# Instructions for the task
From the line containing "index mcp: (42, 24)" down to the line containing "ring pip: (191, 178)" in the records below, reproduce every line exactly, ends included, and omit all others.

# Task material
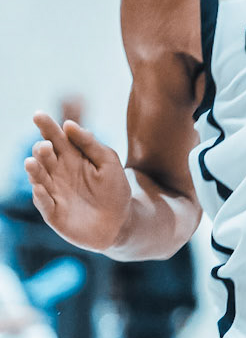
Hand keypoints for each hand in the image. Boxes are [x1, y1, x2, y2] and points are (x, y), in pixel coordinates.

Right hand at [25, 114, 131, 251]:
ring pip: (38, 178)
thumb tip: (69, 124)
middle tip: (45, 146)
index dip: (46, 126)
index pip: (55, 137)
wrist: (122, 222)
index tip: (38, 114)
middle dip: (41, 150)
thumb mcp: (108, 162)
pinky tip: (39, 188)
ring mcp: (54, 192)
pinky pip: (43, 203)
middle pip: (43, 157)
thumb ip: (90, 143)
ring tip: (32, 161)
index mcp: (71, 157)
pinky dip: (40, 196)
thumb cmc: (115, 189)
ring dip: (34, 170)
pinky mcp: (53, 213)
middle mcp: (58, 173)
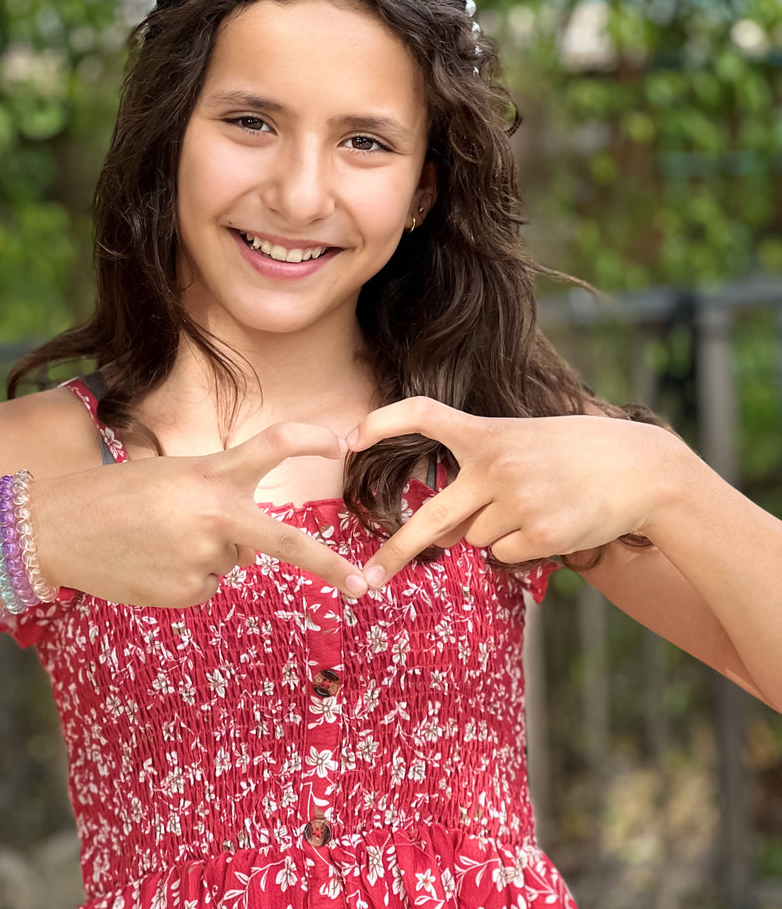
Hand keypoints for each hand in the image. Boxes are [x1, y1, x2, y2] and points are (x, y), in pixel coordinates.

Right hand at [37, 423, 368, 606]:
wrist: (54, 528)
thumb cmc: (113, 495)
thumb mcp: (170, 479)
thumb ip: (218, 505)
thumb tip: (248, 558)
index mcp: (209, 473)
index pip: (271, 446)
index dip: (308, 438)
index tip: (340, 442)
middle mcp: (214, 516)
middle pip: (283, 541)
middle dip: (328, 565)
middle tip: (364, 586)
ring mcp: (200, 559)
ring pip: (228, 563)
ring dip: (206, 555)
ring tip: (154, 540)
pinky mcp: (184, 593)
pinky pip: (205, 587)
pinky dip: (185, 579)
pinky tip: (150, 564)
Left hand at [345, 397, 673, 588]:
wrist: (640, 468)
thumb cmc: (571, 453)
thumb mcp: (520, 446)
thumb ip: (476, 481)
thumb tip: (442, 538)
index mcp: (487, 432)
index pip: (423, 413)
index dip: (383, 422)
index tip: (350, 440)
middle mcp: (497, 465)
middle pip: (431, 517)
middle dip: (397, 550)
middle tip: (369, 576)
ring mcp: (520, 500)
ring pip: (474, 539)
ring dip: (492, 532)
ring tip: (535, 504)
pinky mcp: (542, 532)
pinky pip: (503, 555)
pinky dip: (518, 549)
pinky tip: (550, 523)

==

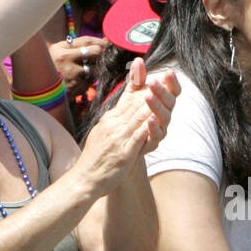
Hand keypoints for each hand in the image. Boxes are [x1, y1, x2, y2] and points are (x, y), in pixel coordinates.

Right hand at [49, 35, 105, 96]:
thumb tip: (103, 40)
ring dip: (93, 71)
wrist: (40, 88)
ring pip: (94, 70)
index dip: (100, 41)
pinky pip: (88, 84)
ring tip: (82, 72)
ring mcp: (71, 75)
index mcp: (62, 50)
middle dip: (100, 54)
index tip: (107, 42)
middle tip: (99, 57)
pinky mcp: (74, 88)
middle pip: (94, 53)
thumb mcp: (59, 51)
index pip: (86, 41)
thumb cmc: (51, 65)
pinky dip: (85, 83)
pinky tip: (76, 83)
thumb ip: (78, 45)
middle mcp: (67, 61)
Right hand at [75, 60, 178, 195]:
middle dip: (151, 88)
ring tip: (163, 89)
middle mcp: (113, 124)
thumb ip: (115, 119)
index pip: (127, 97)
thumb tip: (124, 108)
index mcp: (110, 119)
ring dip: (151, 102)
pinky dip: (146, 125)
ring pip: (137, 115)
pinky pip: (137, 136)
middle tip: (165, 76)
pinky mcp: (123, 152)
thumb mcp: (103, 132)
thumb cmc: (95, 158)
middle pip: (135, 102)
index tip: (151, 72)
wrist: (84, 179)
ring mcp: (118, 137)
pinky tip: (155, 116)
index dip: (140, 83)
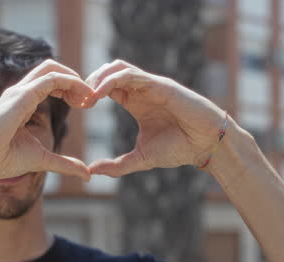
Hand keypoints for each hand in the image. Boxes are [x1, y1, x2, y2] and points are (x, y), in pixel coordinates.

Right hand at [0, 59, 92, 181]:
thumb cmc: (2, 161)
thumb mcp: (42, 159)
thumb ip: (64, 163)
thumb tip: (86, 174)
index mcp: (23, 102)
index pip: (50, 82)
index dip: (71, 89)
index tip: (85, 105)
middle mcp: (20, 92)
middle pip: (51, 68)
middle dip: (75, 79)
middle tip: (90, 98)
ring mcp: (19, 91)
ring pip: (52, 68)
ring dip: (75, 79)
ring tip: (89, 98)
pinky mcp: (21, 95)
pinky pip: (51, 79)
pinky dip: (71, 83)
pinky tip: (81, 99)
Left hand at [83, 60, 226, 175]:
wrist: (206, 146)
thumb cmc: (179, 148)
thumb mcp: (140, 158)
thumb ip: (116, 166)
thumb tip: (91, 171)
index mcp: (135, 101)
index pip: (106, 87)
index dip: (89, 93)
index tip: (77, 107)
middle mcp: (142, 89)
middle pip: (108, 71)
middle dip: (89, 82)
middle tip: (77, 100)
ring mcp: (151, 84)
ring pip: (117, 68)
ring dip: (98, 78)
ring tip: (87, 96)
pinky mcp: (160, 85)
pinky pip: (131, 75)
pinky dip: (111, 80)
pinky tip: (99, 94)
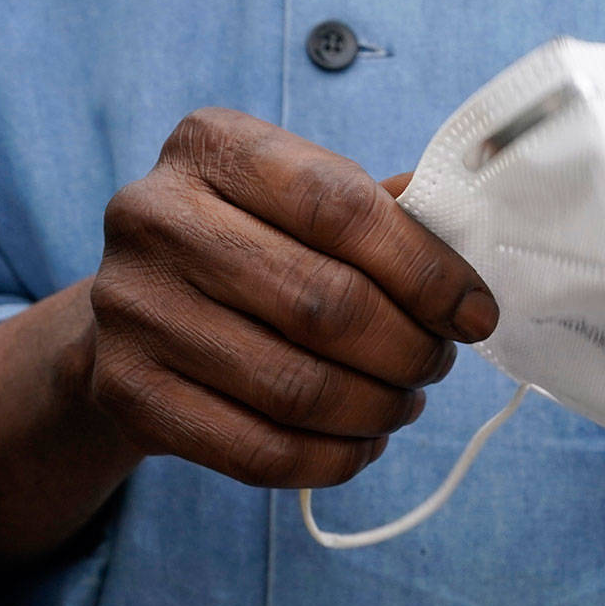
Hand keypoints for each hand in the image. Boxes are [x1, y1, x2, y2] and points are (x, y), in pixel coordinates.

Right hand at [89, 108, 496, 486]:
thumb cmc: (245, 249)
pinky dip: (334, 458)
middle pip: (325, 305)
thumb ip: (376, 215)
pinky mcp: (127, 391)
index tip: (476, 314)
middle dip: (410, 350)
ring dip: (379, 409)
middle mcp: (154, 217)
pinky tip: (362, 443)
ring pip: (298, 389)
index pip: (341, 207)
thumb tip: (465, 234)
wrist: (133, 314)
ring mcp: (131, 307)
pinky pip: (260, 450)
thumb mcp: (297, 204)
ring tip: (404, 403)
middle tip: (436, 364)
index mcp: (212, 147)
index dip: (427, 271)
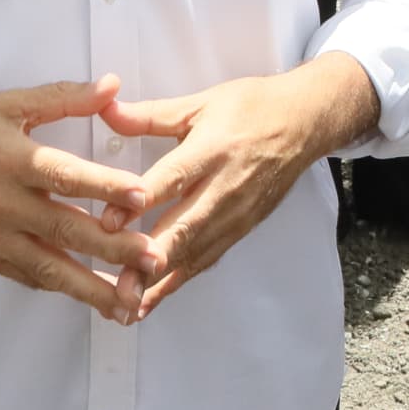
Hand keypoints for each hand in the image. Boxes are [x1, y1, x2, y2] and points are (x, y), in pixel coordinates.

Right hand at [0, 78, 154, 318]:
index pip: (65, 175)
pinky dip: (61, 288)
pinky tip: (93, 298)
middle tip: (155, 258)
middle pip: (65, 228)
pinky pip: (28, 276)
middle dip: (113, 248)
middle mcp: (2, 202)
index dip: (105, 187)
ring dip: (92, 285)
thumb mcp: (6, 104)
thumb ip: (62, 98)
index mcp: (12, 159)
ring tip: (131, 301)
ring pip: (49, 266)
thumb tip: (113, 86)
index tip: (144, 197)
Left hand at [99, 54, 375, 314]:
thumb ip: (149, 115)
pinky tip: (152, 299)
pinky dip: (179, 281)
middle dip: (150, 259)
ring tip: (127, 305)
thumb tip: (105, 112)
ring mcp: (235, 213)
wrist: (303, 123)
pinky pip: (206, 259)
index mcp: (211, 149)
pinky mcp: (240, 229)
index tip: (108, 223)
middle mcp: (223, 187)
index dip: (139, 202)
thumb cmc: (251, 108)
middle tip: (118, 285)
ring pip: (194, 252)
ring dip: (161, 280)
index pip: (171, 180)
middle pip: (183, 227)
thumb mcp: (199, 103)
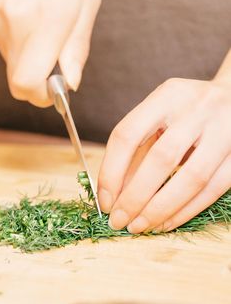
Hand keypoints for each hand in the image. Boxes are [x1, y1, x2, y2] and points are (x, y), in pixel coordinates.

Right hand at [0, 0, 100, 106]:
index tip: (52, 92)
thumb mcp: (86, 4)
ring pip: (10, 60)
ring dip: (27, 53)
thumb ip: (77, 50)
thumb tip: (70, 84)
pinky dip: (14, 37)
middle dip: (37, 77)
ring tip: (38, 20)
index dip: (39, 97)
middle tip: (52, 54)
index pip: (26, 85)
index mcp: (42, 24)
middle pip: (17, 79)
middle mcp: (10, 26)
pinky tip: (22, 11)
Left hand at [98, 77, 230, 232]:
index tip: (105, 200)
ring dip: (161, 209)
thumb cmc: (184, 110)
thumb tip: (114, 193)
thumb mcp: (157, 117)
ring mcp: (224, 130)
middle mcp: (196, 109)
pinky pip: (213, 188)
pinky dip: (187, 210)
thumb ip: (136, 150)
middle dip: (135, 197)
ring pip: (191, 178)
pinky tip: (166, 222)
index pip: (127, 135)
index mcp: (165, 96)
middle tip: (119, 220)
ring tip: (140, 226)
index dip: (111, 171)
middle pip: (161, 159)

# Result of this task
index mcp: (42, 24)
middle pip: (17, 79)
middle mcp: (10, 26)
pinky tip: (22, 11)
Left hand at [98, 77, 230, 232]:
index tip: (105, 200)
ring dip: (161, 209)
thumb cmc: (184, 110)
thumb tip: (114, 193)
thumb mcp: (157, 117)
ring mcp: (224, 130)
middle mcp: (196, 109)
pinky pip: (213, 188)
pinky dip: (187, 210)
thumb ip: (136, 150)
middle dip: (135, 197)
ring pip: (191, 178)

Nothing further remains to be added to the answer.